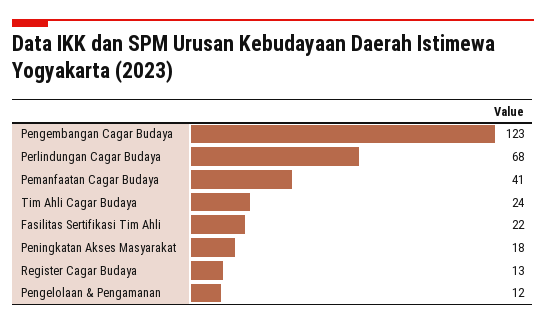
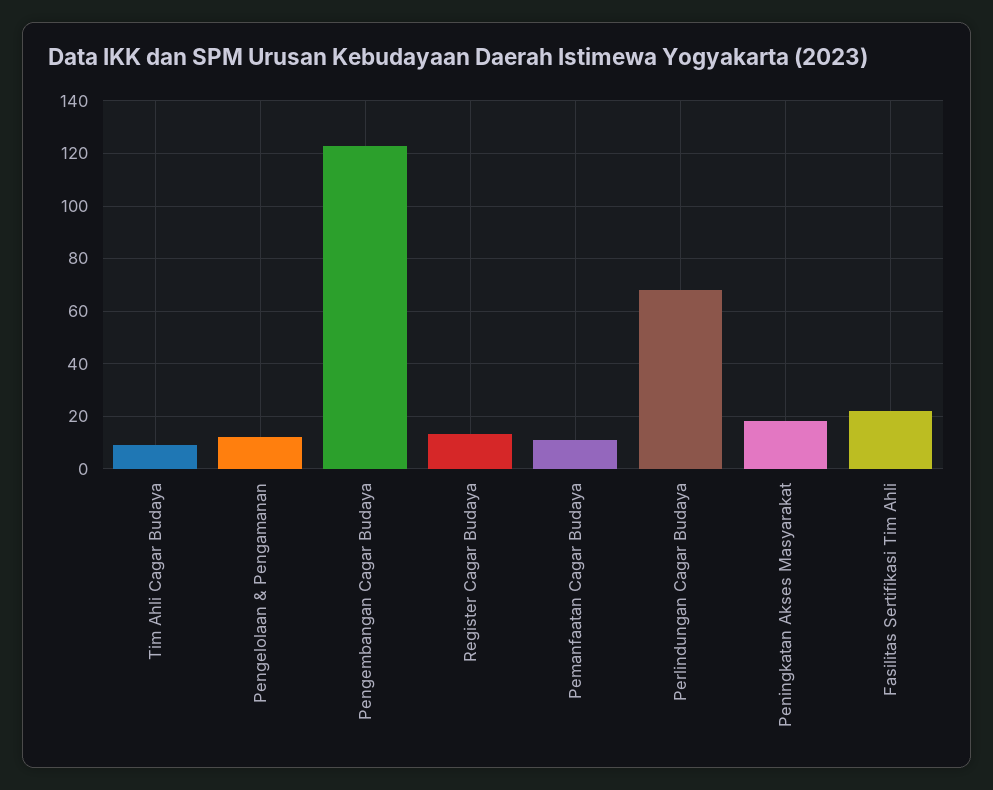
  {
    "Pengembangan Cagar Budaya": 123,
    "Perlindungan Cagar Budaya": 68,
-   "Pemanfaatan Cagar Budaya": 41,
+   "Pemanfaatan Cagar Budaya": 10,
-   "Tim Ahli Cagar Budaya": 24,
+   "Tim Ahli Cagar Budaya": 10,
    "Fasilitas Sertifikasi Tim Ahli": 22,
    "Peningkatan Akses Masyarakat": 18,
    "Register Cagar Budaya": 13,
    "Pengelolaan & Pengamanan": 12
  }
==================================================
_About this exercise:_ Reply with one number, the count of lines in the preceding listing that hold the string "Cagar".

_Output for this task:_ 7